Pancha Bhoota Temples and their Representations

Pancha Bhoota Temples and their Representations

Deepthi K

According to Hindu Mythology, Lord Shiva is the most supreme power among the Trinity. The five basic elements of nature (Sky, Earth, Air, Water, and Fire) are under his control. The Pancha Bhoota temples or Pancha Bhoota Stalam as they are collectively called refer to five temples built in honour of Lord Shiva. Each temple represents the manifestation of the lord in the form of one of these elements of nature. All the Pancha Bhoota temples are based in south India. Four of them are in Tamil Nadu while the fifth one is in Andhra Pradesh. 

Let’s find out more about them.

Thillai Nataraja Temple – Sky

This shrine is based in Chidambaram, Tamil Nadu. This temple is related to the sky or space god and thus, is also addressed as Akashastalam. Shiva takes the form of the cosmic dancer, Nataraja. The linga here is called Aagaya lingam or Akasha lingam. Interestingly, a part of the shrine is also dedicated to Lord Vishnu. The gopuram of the shrine is one of the biggest temple towers in India. There is an empty space in the temple to signify the relationship with nothingness or without form. A pooja is performed to the linga six times in a day and once a day in the morning to the figure of the lord in Nataraja form.

Ekambareswara Temple – Earth

This temple is located in Kanchipuram, Tamil Nadu. The god of earth is associated with this temple. This is represented by a lingam made of sand known as the Swayambhu lingam or Prithvi lingam inside the premises. The sand highlights his connection with earth. 

Shiva is worshipped as Ekanbaranathar or Ekambareswar while his consort Parvati takes the form of Elavarkuzhali. This is one of the biggest temples in the country and conducts six daily rituals during various times of the day.

Sri Kalahasti Temple – Air

This shrine is located in Chittoor, Andhra Pradesh. Lord Shiva is worshipped by the name Sri Kalahastishwar while Parvati is depicted as Gnanaprasunambika. The Shiva linga here represents the element Air and hence the temple is called Vayustalam. There are flickering lamps inside the temple to represent the flow of air or wind. The shrine is also referred to as Dakshina Kailasam that means Kailas of the south. It is very famous for its Rahu-Ketu pooja that are performed by many people every year.

Jambukeshwara Temple – Water

This temple is based in Tiruchirapalli, Tamil Nadu. The temple is associated with the Water element here. This is represented by an underground water stream in the innermost sanctum. There is always water in the stream and it never runs dry.  

Shiva takes the name of Jambukeshwar while Paravati is worshipped by the name Akhilandeshwari. It is one of the various paadal petra stalams or greatest Siva temples in the country.

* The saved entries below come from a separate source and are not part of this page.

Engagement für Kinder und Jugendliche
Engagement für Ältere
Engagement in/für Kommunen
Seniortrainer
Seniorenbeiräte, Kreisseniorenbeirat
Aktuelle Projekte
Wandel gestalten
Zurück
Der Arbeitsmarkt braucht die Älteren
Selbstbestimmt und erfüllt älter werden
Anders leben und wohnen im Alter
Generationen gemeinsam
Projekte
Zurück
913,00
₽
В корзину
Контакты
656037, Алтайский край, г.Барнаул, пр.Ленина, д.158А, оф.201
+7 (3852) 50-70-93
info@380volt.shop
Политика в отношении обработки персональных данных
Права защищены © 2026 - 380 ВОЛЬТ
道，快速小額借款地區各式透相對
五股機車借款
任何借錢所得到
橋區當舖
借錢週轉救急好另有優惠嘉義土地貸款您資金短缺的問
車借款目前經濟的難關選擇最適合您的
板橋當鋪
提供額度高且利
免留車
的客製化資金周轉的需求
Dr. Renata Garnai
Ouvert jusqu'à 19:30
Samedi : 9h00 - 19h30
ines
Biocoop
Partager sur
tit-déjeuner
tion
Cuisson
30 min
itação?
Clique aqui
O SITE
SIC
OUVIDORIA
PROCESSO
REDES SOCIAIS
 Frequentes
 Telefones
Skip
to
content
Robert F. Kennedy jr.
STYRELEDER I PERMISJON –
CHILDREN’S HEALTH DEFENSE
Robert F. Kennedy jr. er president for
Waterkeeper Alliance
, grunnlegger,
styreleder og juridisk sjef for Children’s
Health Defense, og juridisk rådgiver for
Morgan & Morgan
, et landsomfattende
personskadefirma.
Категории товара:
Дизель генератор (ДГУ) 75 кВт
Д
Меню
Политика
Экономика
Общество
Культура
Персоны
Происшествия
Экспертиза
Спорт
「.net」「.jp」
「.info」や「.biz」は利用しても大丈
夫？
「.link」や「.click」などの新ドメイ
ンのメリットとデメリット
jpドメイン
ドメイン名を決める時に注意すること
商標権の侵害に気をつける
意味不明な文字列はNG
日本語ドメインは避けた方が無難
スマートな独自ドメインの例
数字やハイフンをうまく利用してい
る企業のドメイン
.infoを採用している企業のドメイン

Arunachaleshwara Temple – Fire

This shrine is located in Tiruvanamalai, Tamil Nadu. Lord Shiva is associated with the Fire element here. Hence, the lingam is known as Agni lingam and the temple as Agnistalam. During the annual Kartigai Deepam festival, a huge beacon is lit on top of the hill representing the fire. This signifies the fire lingam joining the sky. The festival takes place on a full moon day between November and December. The lord is portrayed as Annamalaiyar or Arunachaleshwara while Parvati is represented as Unnamalai Amman. Hindus believe that their deity appeared here on multiple occasions as Ardhanarishwar to bestow his blessings on the devotees. 

These temples attract hordes of devotees during festivals like Shivaratri when special poojas are done. 

Structural Significance

All of these temples were constructed based on yogic sciences. They are situated such that each temple has a specific alignment with respect to the others so that their surrounding areas experience their positive vibrations. Three of the shrines are positioned in a geographically straight line. These are the Ekambareswar temple, the Nataraja temple and the Srikalahasti temple. The Jambukeshwara temple is positioned 1 degree to the west while the Arunachaleshwara is positioned 0.5 degrees to the west of the northernmost tip of the divine axis.